『源氏物語』45帖 橋姫(はしひめ)
薫、宇治へ
薫20歳-22歳 薫君の宰相中将時代
[宇治八の宮と二人の姫君]
光源氏の異母弟の宇治八の宮(うじはちのみや)は、世に埋もれて失意の生活を送っていたが、京の邸宅が焼けてからは宇治(現在の京都府南部)に移り住み、二人の姫君(宇治の大君・宇治の中君)を育てていた。
ちなみにこの宇治八の宮は、かつて冷泉院の東宮時代、弘徽殿大后によって冷泉を廃して代わりに東宮につけられようとしたことがあった。

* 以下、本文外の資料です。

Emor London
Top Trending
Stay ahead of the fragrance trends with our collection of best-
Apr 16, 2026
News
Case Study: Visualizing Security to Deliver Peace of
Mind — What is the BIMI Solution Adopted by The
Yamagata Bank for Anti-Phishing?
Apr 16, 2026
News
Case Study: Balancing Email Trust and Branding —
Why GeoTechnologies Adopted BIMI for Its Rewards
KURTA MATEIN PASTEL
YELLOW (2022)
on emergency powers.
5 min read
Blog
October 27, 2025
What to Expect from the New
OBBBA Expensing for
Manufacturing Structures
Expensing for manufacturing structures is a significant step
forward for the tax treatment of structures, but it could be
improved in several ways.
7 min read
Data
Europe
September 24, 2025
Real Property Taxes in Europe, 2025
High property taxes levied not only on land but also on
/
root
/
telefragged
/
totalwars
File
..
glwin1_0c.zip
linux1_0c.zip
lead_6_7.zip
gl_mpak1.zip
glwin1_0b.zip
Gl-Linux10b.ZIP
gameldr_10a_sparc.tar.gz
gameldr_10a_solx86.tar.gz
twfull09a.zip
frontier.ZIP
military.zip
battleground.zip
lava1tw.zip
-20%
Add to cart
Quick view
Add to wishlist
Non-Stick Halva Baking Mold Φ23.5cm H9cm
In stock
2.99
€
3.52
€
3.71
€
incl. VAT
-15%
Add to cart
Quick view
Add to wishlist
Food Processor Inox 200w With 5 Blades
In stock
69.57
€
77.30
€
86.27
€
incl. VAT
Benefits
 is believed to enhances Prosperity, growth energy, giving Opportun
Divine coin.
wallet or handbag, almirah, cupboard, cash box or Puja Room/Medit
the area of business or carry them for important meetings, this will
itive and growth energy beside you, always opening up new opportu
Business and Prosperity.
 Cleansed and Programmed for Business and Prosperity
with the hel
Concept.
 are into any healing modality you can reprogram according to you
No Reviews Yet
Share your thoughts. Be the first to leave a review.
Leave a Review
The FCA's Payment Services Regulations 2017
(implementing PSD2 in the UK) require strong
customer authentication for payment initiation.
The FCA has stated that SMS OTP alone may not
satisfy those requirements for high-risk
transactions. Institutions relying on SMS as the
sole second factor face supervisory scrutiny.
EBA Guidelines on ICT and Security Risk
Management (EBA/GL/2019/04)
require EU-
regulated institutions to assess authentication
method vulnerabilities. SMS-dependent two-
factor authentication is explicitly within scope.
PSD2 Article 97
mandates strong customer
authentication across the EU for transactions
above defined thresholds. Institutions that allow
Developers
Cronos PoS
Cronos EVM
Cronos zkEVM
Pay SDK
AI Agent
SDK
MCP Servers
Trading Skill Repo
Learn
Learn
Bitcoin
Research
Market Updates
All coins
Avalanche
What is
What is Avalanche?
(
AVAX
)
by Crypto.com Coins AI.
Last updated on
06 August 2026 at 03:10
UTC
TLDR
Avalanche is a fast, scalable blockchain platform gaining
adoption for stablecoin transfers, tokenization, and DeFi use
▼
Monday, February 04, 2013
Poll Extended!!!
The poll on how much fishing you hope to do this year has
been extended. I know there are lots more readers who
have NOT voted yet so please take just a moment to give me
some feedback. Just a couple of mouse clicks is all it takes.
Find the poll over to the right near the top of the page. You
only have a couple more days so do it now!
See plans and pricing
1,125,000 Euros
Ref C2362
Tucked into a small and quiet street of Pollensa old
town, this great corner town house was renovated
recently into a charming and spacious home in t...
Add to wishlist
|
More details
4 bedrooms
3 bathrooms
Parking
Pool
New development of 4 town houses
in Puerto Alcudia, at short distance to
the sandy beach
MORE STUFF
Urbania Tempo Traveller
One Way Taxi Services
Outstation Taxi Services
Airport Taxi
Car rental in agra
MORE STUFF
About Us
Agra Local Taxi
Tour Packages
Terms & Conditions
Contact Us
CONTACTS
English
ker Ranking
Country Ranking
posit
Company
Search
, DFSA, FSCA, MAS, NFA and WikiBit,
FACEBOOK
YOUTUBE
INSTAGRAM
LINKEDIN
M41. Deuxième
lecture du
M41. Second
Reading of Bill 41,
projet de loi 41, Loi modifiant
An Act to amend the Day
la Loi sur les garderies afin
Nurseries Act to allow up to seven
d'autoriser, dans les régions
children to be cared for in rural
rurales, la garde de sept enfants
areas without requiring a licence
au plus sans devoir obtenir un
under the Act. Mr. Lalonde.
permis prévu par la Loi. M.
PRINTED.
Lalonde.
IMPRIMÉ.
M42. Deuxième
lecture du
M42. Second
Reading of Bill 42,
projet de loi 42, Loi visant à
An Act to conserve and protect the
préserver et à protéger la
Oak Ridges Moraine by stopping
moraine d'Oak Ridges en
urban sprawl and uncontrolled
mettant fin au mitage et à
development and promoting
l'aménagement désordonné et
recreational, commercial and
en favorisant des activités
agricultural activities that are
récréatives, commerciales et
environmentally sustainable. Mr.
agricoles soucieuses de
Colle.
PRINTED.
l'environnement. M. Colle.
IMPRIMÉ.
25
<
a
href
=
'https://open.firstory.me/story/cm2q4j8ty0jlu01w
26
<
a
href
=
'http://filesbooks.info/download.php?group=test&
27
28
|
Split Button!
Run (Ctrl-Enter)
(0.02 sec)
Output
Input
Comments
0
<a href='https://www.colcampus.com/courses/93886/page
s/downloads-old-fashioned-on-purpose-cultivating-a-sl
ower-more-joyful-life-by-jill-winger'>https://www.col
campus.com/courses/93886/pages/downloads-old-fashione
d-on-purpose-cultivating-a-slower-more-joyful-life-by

しかしその策謀が失敗したために、宮廷社会の日陰者としての生活を余儀なくされていたという背景がある。
[薫、宇治の八の宮を訪れる]
そのころ、世の無常を感じていた薫は、宇治八の宮のうわさを聞いて訪ねるようになった。
[薫、姫君を垣間見る]
それから3年の月日が流れ、晩秋のある月の夜に、薫は宇治を訪れた。
宇治八の宮は山寺にのぼり留守で、二人の姫君だけが琵琶と琴を弾いていた。薫は美しい姫君たちを垣間見て、宇治の大君に歌を贈った。
巻名は薫が詠んだ和歌にちなむ。
「橋姫の心を汲みて高瀬さす
棹のしづくに袖ぞ濡れぬる」
※上の写真は、「宇治の朝霧橋」/無料(フリー)写真素材を使用
※橋姫(はしひめ)は、橋にまつわる日本の伝承に現れる女性・鬼女・女神である。古くからある大きな橋では、橋姫が外敵の侵入を防ぐ橋の守護神として祀られている。
[薫、実父が源氏ではないことを知る]
薫が再び宇治を訪れると、宇治八の宮は出家の志があることを話し、薫に姫君の行末を頼んだ。
その夜、薫は弁の尼(柏木の乳母の娘)から柏木の臨終の様子を聞き、自分が光源氏の子でないことを知って暗い気持ちになった。
【源氏物語45帖に出てくる主な登場人物】
薫(かおる)
源氏物語第三部の主人公。
表向きは光源氏と女三の宮の子どもであるが、本当は柏木と女三の宮の子どもである。
生まれつき体から良い香りを放っており、「薫の君」と呼ばれている。
自身の出生の秘密に悩み、宇治八の宮を訪れ、娘の大君に恋をする。
後に大君によく似た浮舟にも惹かれるが、恋は成就しない。
宇治の大君(うじのおおいきみ)
宇治八の宮の長女。
思慮深くプライドの高い女性であり、薫からの求愛を拒み続ける。
妹・中の君と匂宮が結婚した後、匂宮があまり通わないことに悩んだ末、病気で亡くなってしまう。
宇治八の宮(うじはちのみや)
桐壺帝の第八皇子であり、光源氏の異母弟である。
高貴な身分であるが、頼れる後見人がおらず、
宇治の山荘でひっそりと生活していた。
仏道に通じており、出生に悩む薫と交流を持つ。
弁の尼(べんのあま)
宇治八の宮家の女房である。八の宮の北の方のいとこであり、母は柏木の乳母である。かつては母と共に柏木に仕えていた。そのために薫の出生の秘密(薫の父親が光源氏ではなく柏木であるということ)を知っており、薫が八の宮のもとを訪れた際そのことを語る。
今年のNHK大河ドラマ「光る君へ」(2024年)を解りやすく視聴見るために平安時代の勉強を兼ねて『源氏物語』のブログを書いています。『源氏物語』には、物語に欠かせない要素のひとつとして多くの「植物」が登場します。これなどを切り口に『源氏物語の花』や『源氏物語の風景』をブログで表現できたらと思っています。